BEGIN DATA EXTRACTS

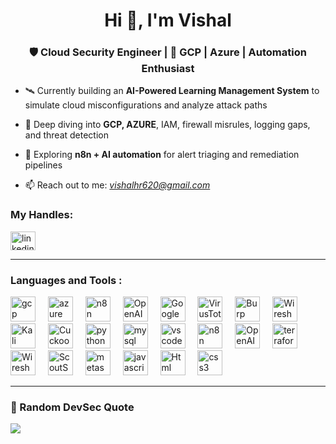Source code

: <h1 align="center">Hi 👋, I'm Vishal</h1>
<h3 align="center">🛡️ Cloud Security Engineer | 🔐 GCP | Azure | Automation Enthusiast</h3>

- 🛰️ Currently building an **AI-Powered Learning Management System** to simulate cloud misconfigurations and analyze attack paths
  
- 🌱 Deep diving into **GCP, AZURE**, IAM, firewall misrules, logging gaps, and threat detection
   
- 🤖 Exploring **n8n + AI automation** for alert triaging and remediation pipelines
    
- 📫 Reach out to me: <a href="mailto:vishalhr620@gmail.com"><i>vishalhr620@gmail.com</i></a>

<h3 align="left">My Handles:</h3>
<p align="left">
  <a href="https://linkedin.com/in/hrishid150" target="blank">
    <img align="center" src="https://raw.githubusercontent.com/rahuldkjain/github-profile-readme-generator/master/src/images/icons/Social/linked-in-alt.svg" alt="linkedin" height="30" width="40" />
  </a>
 </p>

---

<h3 align="left">Languages and Tools :</h3>
<div align="left">

  
<img src="https://cdn.jsdelivr.net/gh/devicons/devicon/icons/googlecloud/googlecloud-original.svg" height="40" alt="gcp logo" />
<img width="12" />
<img src="https://cdn.jsdelivr.net/gh/devicons/devicon/icons/azure/azure-original.svg" height="40" alt="azure logo" />
<img width="12" />
<img src="https://avatars.githubusercontent.com/u/45487711?s=200&v=4" height="40" alt="n8n logo" />
<img width="12" />
<img src="https://avatars.githubusercontent.com/u/63420455?s=200&v=4" height="40" alt="OpenAI logo" />
<img width="12" />
<img src="https://upload.wikimedia.org/wikipedia/commons/7/76/Google_Gemini_logo.png" height="40" alt="Google Gemini logo" />
<img width="12" />
<img src="https://avatars.githubusercontent.com/u/163677?s=200&v=4" height="40" alt="VirusTotal logo" />
<img width="12" />
<img src="https://portswigger.net/cms/images/ps-burp-suite-logo.svg" height="40" alt="Burp Suite logo" />
<img width="12" />
<img src="https://upload.wikimedia.org/wikipedia/commons/e/e6/Wireshark_icon.svg" height="40" alt="Wireshark logo" />
<img width="12" />
<img src="https://upload.wikimedia.org/wikipedia/commons/7/7b/Kali_Linux_logo.svg" height="40" alt="Kali Linux logo" />
<img width="12" />
<img src="https://avatars.githubusercontent.com/u/3319964?s=200&v=4" height="40" alt="Cuckoo Sandbox logo" />
<img width="12" />
<img src="https://cdn.jsdelivr.net/gh/devicons/devicon/icons/python/python-original.svg" height="40" alt="python logo" />
<img width="12" />
<img src="https://cdn.jsdelivr.net/gh/devicons/devicon/icons/mysql/mysql-original-wordmark.svg" height="40" alt="mysql logo" />
<img width="12" />
<img src="https://cdn.jsdelivr.net/gh/devicons/devicon/icons/vscode/vscode-original.svg" height="40" alt="vscode logo" />
<img width="12" />
<img src="https://avatars.githubusercontent.com/u/45487711?s=200&v=4" height="40" alt="n8n logo" />
<img width="12" />
<img src="https://avatars.githubusercontent.com/u/63420455?s=200&v=4" height="40" alt="OpenAI logo" />
<img width="12" />
<img src="https://img.icons8.com/color/48/000000/terraform.png" height="40" alt="terraform logo" />
<img width="12" />
<img src="https://upload.wikimedia.org/wikipedia/commons/e/e6/Wireshark_icon.svg" height="40" alt="Wireshark logo" />
<img width="12" />
<img src="https://raw.githubusercontent.com/nccgroup/ScoutSuite/master/docs/_static/logo.png" height="40" alt="ScoutSuite logo" />
<img width="12" />
<img src="https://upload.wikimedia.org/wikipedia/commons/5/5b/Metasploit_logo.png" height="40" alt="metasploit logo" />
<img width="12" />
<img src="https://cdn.jsdelivr.net/gh/devicons/devicon/icons/javascript/javascript-original.svg" height="40" alt="javascript logo" />
<img width="12" />
<img src="https://cdn.jsdelivr.net/gh/devicons/devicon/icons/html5/html5-original.svg" height="40" alt="Html logo" />
<img width="12" />
<img src="https://cdn.jsdelivr.net/gh/devicons/devicon/icons/css3/css3-original.svg" height="40" alt="css3 logo" />
</div>

---

<h3>📜 Random DevSec Quote</h3>
<p>
  <img src="https://quotes-github-readme.vercel.app/api?type=horizontal&theme=radical" />
</p>


<!-- Proudly built as a Cloud Security Engineer README ✨ -->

END DATA EXTRACTS

PROBLEM REQUIREMENTS — Output the records above exactly as written, but leave out the pictures.

SOLUTION FOR THIS TASK —
Source code

: <h1 align="center">Hi 👋, I'm Vishal</h1>
<h3 align="center">🛡️ Cloud Security Engineer | 🔐 GCP | Azure | Automation Enthusiast</h3>

- 🛰️ Currently building an **AI-Powered Learning Management System** to simulate cloud misconfigurations and analyze attack paths
  
- 🌱 Deep diving into **GCP, AZURE**, IAM, firewall misrules, logging gaps, and threat detection
   
- 🤖 Exploring **n8n + AI automation** for alert triaging and remediation pipelines
    
- 📫 Reach out to me: <a href="mailto:vishalhr620@gmail.com"><i>vishalhr620@gmail.com</i></a>

<h3 align="left">My Handles:</h3>
<p align="left">
  <a href="https://linkedin.com/in/hrishid150" target="blank">
    <img align="center" src="https://raw.githubusercontent.com/rahuldkjain/github-profile-readme-generator/master/src/images/icons/Social/linked-in-alt.svg" alt="linkedin" height="30" width="40" />
  </a>
 </p>

---

<h3 align="left">Languages and Tools :</h3>
<div align="left">

  
<img src="https://cdn.jsdelivr.net/gh/devicons/devicon/icons/googlecloud/googlecloud-original.svg" height="40" alt="gcp logo" />
<img width="12" />
<img src="https://cdn.jsdelivr.net/gh/devicons/devicon/icons/azure/azure-original.svg" height="40" alt="azure logo" />
<img width="12" />
<img src="https://avatars.githubusercontent.com/u/45487711?s=200&v=4" height="40" alt="n8n logo" />
<img width="12" />
<img src="https://avatars.githubusercontent.com/u/63420455?s=200&v=4" height="40" alt="OpenAI logo" />
<img width="12" />
<img src="https://upload.wikimedia.org/wikipedia/commons/7/76/Google_Gemini_logo.png" height="40" alt="Google Gemini logo" />
<img width="12" />
<img src="https://avatars.githubusercontent.com/u/163677?s=200&v=4" height="40" alt="VirusTotal logo" />
<img width="12" />
<img src="https://portswigger.net/cms/images/ps-burp-suite-logo.svg" height="40" alt="Burp Suite logo" />
<img width="12" />
<img src="https://upload.wikimedia.org/wikipedia/commons/e/e6/Wireshark_icon.svg" height="40" alt="Wireshark logo" />
<img width="12" />
<img src="https://upload.wikimedia.org/wikipedia/commons/7/7b/Kali_Linux_logo.svg" height="40" alt="Kali Linux logo" />
<img width="12" />
<img src="https://avatars.githubusercontent.com/u/3319964?s=200&v=4" height="40" alt="Cuckoo Sandbox logo" />
<img width="12" />
<img src="https://cdn.jsdelivr.net/gh/devicons/devicon/icons/python/python-original.svg" height="40" alt="python logo" />
<img width="12" />
<img src="https://cdn.jsdelivr.net/gh/devicons/devicon/icons/mysql/mysql-original-wordmark.svg" height="40" alt="mysql logo" />
<img width="12" />
<img src="https://cdn.jsdelivr.net/gh/devicons/devicon/icons/vscode/vscode-original.svg" height="40" alt="vscode logo" />
<img width="12" />
<img src="https://avatars.githubusercontent.com/u/45487711?s=200&v=4" height="40" alt="n8n logo" />
<img width="12" />
<img src="https://avatars.githubusercontent.com/u/63420455?s=200&v=4" height="40" alt="OpenAI logo" />
<img width="12" />
<img src="https://img.icons8.com/color/48/000000/terraform.png" height="40" alt="terraform logo" />
<img width="12" />
<img src="https://upload.wikimedia.org/wikipedia/commons/e/e6/Wireshark_icon.svg" height="40" alt="Wireshark logo" />
<img width="12" />
<img src="https://raw.githubusercontent.com/nccgroup/ScoutSuite/master/docs/_static/logo.png" height="40" alt="ScoutSuite logo" />
<img width="12" />
<img src="https://upload.wikimedia.org/wikipedia/commons/5/5b/Metasploit_logo.png" height="40" alt="metasploit logo" />
<img width="12" />
<img src="https://cdn.jsdelivr.net/gh/devicons/devicon/icons/javascript/javascript-original.svg" height="40" alt="javascript logo" />
<img width="12" />
<img src="https://cdn.jsdelivr.net/gh/devicons/devicon/icons/html5/html5-original.svg" height="40" alt="Html logo" />
<img width="12" />
<img src="https://cdn.jsdelivr.net/gh/devicons/devicon/icons/css3/css3-original.svg" height="40" alt="css3 logo" />
</div>

---

<h3>📜 Random DevSec Quote</h3>
<p>
  <img src="https://quotes-github-readme.vercel.app/api?type=horizontal&theme=radical" />
</p>


<!-- Proudly built as a Cloud Security Engineer README ✨ -->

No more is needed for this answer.